Kampala, Uganda | MOTORING GURU | The Toyota Progrès was well received in the early 2010s in the Ugandan market. It received two major reviews: being referred to as a “poor man’s Benz”, and as a furtherance of the Toyota custom of low price, low fuel usage and low maintenance. Many thought that the Toyota Progrès would knock out the Toyota Premio off the local market.
Instead, the Progrès has since become uncommon. So what went erroneous?
Partially, it is a problem of wrong expectations. The Toyota Progrès was neither a poor man’s Benz nor was it meant to be one. Therefore, Ugandans mistakenly listed it among the large selection of Toyota saloons in the group of the Coronas and Corolla. Reasons for this included the pricing of the Toyota Progrès, which came as a second-hand car and thus faced low prices. It was assumed to be a low-cost vehicle.
However, the Japanese considered Toyota Progrès as a middle-sized luxury saloon. Thus, giving it giving it engine displacement and width that surpassed government regulations in Japan regarding the engine displacement and outer dimensions and categorized as the large “passenger car” tax range. When it was manufactured in the years 1998 to 2007, it had the most lavish conveniences Toyota could give including; double zone air conditioning, modern GPS system, six airbags, automatic headlights and wipers and fill wood and leather trim interior.
One online review said that the vehicle has an equipment description that exceeded European saloons of alike external size and also could match bigger cars, for instance, the BMW 5 series and as well the Mercedes-Benz E Class. Its inner size has large space enough for it for its class.
However, Progrès was alleged of being a high fuel consumption not putting into consideration that the Progrès has a 6-cylinder engine of 2494cc or 2954cc and early models with VVT-I. However, latest models (from 2001) had direct injection (D4) engines 1JZ-FSE (2.5L) and 2JZ-FSE (3.0L). These engines are meant to consume more fuel and take in more air in order to produce more power.
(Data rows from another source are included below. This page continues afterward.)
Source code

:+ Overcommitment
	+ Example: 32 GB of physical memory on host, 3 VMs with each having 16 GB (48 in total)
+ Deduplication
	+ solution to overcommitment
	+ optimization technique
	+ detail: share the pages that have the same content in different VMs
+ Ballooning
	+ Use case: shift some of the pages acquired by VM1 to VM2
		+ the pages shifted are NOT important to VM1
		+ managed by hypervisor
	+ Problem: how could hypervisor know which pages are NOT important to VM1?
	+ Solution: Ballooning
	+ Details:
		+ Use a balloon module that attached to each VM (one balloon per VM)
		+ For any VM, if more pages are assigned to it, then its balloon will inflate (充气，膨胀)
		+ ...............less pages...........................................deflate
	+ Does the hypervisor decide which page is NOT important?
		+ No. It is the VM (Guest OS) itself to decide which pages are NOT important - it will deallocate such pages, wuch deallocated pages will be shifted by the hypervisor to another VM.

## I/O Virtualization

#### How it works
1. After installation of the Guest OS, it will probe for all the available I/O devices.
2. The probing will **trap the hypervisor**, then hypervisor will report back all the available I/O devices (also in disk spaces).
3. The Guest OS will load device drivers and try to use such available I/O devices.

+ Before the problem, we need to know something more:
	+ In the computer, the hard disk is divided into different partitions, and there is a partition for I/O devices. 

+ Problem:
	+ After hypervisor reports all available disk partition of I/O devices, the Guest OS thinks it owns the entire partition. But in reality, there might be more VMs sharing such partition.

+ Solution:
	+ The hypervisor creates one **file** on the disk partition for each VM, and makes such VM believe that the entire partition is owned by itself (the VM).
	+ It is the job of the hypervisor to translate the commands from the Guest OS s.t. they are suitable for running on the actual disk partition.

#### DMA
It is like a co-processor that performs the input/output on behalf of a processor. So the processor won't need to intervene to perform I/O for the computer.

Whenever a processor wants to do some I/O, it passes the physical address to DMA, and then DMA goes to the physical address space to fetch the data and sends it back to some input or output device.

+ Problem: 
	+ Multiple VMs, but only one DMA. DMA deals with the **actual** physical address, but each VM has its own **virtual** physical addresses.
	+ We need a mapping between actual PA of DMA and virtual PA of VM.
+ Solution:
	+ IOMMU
Unfortunately, many buyers rarely put this into consideration when purchasing the Toyota Progrès despite being the only feature at the level of operation. When figured out the Progrès consumes same or less fuel as 2000cc engines, especially if it has D4 or VVT-I technology.
Finally, the Toyota Progrès was seen to be a low to mid-range car despite being built as a luxury vehicle. As a result, many people who purchased this car were either not conscious of its maintenance necessities or rather they overlooked them. For instance, the Toyota Progrès came in at a time when motor vehicle computer diagnostics was beginning. Many of the Progrès owners consulted local mechanics; with terrible aftermaths, which resulted in a bad ending to the fame of the great Toyota Progrès.